EXERCISE OBJECTIVE
The required output is all lines below that contain the word "Rendered".

INFORMATION GIVEN
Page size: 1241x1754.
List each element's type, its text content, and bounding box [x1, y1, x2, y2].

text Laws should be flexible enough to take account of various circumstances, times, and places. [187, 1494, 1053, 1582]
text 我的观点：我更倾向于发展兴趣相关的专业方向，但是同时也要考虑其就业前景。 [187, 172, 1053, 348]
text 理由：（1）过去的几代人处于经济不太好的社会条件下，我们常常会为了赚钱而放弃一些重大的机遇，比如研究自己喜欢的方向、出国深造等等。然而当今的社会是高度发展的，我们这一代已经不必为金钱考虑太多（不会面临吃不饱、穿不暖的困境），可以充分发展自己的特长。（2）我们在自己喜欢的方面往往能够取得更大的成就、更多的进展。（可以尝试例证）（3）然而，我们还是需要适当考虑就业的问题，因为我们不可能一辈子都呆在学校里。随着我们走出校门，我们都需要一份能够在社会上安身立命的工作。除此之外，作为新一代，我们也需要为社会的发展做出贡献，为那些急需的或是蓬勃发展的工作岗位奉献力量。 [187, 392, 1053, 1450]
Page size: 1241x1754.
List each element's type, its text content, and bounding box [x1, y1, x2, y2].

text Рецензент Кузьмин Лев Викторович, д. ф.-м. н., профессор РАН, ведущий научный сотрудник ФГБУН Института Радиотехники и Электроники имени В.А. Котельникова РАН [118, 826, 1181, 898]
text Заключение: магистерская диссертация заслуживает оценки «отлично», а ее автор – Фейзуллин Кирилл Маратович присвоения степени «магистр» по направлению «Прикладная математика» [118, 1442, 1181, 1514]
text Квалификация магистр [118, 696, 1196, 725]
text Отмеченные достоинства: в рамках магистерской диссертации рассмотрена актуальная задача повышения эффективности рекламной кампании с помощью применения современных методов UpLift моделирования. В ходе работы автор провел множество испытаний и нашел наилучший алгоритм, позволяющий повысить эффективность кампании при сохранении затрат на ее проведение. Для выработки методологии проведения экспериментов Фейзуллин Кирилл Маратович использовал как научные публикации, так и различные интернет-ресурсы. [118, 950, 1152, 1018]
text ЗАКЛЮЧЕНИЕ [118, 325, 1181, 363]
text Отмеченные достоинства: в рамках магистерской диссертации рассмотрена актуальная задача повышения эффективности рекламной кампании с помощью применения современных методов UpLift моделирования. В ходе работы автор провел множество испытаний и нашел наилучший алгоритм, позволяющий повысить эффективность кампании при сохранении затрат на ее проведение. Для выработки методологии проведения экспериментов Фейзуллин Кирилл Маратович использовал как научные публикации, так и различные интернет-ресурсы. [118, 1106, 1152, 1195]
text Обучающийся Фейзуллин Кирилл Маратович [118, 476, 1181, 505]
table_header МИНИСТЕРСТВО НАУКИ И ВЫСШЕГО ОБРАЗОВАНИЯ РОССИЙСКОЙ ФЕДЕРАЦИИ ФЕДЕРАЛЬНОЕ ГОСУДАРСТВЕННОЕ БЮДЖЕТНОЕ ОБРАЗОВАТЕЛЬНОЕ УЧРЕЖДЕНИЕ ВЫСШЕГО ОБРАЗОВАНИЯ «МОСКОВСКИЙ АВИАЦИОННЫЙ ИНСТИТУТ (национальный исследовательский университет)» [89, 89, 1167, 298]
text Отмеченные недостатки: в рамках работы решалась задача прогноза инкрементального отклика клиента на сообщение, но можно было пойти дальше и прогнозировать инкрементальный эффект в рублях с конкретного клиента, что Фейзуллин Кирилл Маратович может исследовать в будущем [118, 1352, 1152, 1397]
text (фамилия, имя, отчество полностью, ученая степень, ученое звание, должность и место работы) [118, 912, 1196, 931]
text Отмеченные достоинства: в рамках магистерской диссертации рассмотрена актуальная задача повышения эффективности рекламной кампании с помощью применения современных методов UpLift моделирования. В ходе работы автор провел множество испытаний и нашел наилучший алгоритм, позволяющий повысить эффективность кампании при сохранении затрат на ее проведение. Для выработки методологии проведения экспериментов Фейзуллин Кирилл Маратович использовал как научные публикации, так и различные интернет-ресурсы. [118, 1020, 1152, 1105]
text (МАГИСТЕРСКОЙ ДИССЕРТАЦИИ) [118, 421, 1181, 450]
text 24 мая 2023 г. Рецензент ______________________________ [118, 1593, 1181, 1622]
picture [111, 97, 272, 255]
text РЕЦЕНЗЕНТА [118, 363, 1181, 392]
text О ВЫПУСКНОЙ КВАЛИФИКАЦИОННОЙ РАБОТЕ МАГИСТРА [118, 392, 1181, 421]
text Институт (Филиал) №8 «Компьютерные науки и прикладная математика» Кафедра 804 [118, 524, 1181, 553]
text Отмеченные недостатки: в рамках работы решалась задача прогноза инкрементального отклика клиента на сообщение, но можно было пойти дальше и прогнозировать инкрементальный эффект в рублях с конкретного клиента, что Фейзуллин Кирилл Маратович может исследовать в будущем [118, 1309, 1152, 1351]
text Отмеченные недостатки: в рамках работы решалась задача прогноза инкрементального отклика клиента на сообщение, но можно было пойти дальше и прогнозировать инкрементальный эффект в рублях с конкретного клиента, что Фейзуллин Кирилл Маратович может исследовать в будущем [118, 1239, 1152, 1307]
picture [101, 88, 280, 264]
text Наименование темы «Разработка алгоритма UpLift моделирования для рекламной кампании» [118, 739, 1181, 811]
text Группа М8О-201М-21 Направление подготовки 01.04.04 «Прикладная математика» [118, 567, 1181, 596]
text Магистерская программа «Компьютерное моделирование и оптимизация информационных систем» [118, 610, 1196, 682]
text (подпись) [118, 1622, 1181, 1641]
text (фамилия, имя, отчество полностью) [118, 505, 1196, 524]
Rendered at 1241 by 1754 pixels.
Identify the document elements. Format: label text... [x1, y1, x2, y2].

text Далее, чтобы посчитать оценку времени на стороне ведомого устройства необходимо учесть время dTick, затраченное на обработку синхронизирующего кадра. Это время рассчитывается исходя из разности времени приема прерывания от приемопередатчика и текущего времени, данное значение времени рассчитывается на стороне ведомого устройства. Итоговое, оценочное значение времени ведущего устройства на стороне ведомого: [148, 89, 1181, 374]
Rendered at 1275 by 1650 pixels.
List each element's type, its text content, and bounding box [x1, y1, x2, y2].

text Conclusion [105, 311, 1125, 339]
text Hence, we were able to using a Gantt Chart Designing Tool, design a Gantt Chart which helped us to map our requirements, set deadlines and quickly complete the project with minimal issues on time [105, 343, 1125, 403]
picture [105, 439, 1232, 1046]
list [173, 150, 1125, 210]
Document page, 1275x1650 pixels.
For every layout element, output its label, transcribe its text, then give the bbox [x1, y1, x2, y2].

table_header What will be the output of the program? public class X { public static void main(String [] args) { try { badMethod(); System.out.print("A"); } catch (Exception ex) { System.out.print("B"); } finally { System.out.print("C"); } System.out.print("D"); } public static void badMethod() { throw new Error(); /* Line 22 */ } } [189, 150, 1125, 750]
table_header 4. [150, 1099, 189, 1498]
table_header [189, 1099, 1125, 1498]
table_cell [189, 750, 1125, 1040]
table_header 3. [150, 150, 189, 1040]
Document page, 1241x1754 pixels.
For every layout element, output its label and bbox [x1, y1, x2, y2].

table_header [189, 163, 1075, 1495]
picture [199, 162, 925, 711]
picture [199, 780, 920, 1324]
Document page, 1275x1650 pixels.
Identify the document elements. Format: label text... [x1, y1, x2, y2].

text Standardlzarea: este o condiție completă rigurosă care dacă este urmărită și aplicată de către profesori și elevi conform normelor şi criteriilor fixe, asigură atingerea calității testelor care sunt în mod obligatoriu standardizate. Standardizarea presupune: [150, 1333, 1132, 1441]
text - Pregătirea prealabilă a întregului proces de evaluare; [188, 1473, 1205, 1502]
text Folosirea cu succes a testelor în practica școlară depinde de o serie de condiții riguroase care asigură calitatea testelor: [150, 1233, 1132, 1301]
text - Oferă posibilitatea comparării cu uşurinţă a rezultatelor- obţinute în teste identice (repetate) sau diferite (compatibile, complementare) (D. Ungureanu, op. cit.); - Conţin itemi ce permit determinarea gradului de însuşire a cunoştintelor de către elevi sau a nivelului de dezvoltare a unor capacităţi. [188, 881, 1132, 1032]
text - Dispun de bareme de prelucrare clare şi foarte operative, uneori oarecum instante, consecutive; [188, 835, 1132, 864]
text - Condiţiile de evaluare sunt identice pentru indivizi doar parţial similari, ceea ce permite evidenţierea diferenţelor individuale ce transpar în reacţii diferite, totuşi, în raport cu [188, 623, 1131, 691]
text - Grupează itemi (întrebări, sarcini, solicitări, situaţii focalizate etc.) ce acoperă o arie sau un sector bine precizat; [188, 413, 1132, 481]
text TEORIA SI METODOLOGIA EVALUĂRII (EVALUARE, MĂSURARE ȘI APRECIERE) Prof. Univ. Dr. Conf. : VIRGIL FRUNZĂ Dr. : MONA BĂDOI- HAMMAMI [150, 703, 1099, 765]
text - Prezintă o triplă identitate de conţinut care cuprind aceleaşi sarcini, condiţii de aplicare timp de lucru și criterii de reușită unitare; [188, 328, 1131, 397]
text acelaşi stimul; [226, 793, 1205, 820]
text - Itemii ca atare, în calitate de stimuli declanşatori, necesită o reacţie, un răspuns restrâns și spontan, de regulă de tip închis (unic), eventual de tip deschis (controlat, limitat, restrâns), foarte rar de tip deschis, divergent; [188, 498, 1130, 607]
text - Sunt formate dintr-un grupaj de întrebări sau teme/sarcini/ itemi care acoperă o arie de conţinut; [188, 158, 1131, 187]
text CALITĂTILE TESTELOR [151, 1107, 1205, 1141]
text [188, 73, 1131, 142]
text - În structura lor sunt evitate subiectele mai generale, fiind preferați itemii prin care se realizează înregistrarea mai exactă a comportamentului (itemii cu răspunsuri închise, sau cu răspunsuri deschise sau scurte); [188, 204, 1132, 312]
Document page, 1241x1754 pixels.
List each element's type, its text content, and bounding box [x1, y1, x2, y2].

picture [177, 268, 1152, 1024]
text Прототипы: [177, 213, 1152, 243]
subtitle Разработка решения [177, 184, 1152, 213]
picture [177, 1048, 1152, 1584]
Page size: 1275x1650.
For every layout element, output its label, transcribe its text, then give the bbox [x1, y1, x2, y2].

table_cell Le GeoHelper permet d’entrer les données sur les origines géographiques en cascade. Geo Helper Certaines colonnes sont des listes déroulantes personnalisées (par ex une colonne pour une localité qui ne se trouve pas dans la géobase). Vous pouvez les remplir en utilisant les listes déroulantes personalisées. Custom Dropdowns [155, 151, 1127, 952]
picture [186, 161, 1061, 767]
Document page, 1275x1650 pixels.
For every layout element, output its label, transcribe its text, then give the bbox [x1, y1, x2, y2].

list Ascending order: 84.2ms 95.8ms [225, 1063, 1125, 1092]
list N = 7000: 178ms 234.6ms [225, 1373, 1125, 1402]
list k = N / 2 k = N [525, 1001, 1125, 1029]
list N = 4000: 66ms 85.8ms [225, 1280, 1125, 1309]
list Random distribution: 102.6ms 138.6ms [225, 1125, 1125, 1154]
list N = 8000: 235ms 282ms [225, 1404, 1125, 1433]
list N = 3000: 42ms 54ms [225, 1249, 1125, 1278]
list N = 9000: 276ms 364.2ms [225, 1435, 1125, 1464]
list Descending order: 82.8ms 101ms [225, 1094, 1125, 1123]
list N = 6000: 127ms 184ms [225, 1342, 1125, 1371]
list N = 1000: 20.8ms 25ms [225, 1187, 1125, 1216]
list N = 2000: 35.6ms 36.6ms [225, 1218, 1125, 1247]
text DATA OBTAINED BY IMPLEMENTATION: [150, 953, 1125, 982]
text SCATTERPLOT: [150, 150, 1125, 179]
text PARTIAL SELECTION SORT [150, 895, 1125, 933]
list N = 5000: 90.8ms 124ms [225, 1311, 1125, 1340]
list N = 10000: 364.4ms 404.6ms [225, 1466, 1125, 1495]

THE COMPLETED TASK
Rendered at 1241 by 1754 pixels.
Rendered at 1275 by 1650 pixels.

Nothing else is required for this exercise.